## Activity
Update the text in the records below by replacing "life" with "work" and leaving everything else unchanged. Include only the text, not the pictures.

++++++++++

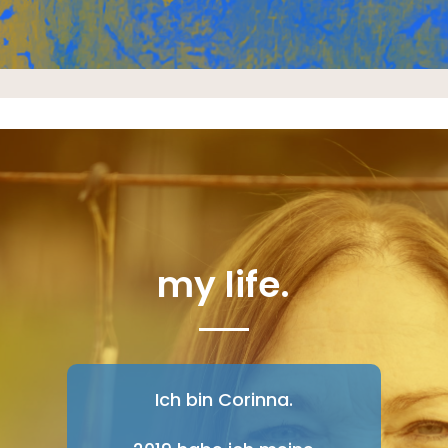
my life.
Ich bin Corinna.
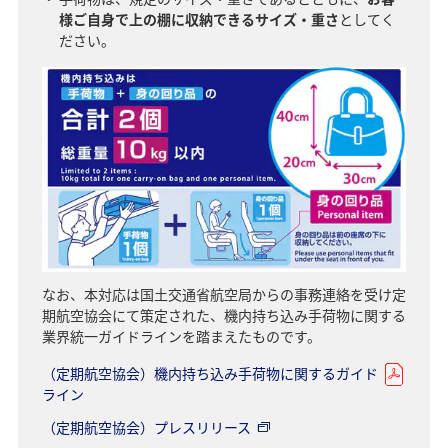
様ご自身で上の棚に収納できるサイズ・重さ
としてく
ださい。
なお、本対応は国土交通省航空局からの事務連絡を受け定
期航空協会にて策定された、機内持ち込み手荷物に関する
業界統一ガイドラインを踏まえたものです。
（定期航空協会）機内持ち込み手荷物に関するガイド
ライン
（定期航空協会）プレスリリース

++++++++++

## Response to this exercise
my work.
Ich bin Corinna.
様ご自身で上の棚に収納できるサイズ・重さ
としてく
ださい。
なお、本対応は国土交通省航空局からの事務連絡を受け定
期航空協会にて策定された、機内持ち込み手荷物に関する
業界統一ガイドラインを踏まえたものです。
（定期航空協会）機内持ち込み手荷物に関するガイド
ライン
（定期航空協会）プレスリリース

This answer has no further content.